Qui la rosa…

Difficile restituire a parole cosa significhi assistere ad un concerto di Giovanni Allevi, vivere quella particolare esperienza di ascolto, dialogo, comunicazione e condivisione che si accende quando l’artista inizia a muovere le dita, ancora un poco tremanti per la malattia, sui tasti bianchi e neri del pianoforte. È chiaro da subito che non è solo musica, non sono solo note e nemmeno solo parole: quanto accade si offre come un misterioso insieme di melodie, esperienze dette e narrate, di gesti e di movimenti, di storia personale e collettiva, di risonanze emotive ed esistenziali, di parole e note scambiate nella profondità dei vissuti, in quell’angolo recondito dell’anima dove la comunicazione segue strategie non sempre comprensibili e razionali.

Il concerto assume da subito il tono della festa, della celebrazione della vita, della confidenza intima, della danza esuberante, del grido, talvolta rabbioso altre volte gioioso, alla vita nelle sue mille ed indecifrabili manifestazioni. Forse il segreto è che più l’esecuzione di brani, il concerto si configura come un incontro con Giovanni, con la sua umanità così straordinaria e segnata dal dolore. Il pianoforte e le melodie sono gli strumenti di questo racconto, la parole che servono all’artista per esprimere se stesso e la sua vicenda.

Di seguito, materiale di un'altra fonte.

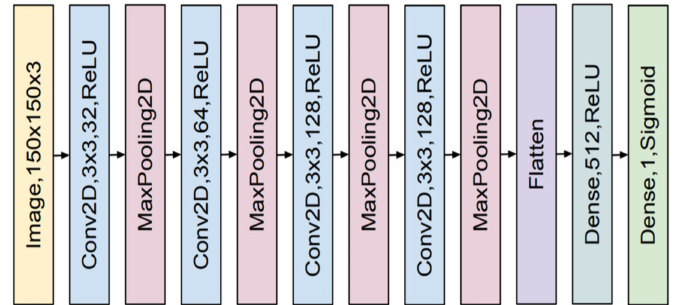
Figure 3. Example of the convolutional neural network (CNN) structure for processing the RGB image of 150 × 150 pixels in size. The CNN model consists of four convolutional layers with various number of the 3 × 3 kernel and the ReLU activation function (blue rectangles) with each followed by a pooling layer (red rectangles) and two fully-connected (dense) layers (green rectangles) after a flattened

È il mondo interiore di Allevi, la sua particolare sensibilità, il suo modo originale di guardare alle cose il vero protagonista di quanto accade; sono le fragilità, mai ostentante ma mai nascoste dell’uomo, le sue ferite portate con orgoglio, le sue percettibili imperfezioni nella esecuzione che rendono lo spettacolo un miracolo di rara bellezza.

Ti accorgi che in fondo non importa la precisione stilistica né la perfezione tecnica né tanto meno l’aderenza a canoni prestabiliti: dalle parole e dalle note che prendono vita nel teatro, è l’intesa con l’artista quello che davvero conta, il suo dirsi e il suo lasciar intendere, la parole dette e quelle sottintese, quelle sussurrate e quelle gridate.

In uno dei primissimi brani suonati, Allevi accenna ad una frase di Hegel nei “Lineamenti della Filosofia del Diritto”: “Qui è la rosa, qui danza”, a sua volta citazione di Esopo. È proprio così: di fronte alla meraviglia del presente, al miracolo di quanto accade, allo splendore di una rosa che profuma, non si può che danzare, ora, qui, adesso. È quello che Allevi testimonia anche nella sua vita dopo la lunga e non ancora conclusa malattia: c’è un’esistenza da celebrare, un musica su cui danzare, un movimento irrefrenabile della Vita che ci inonda e ci seduce.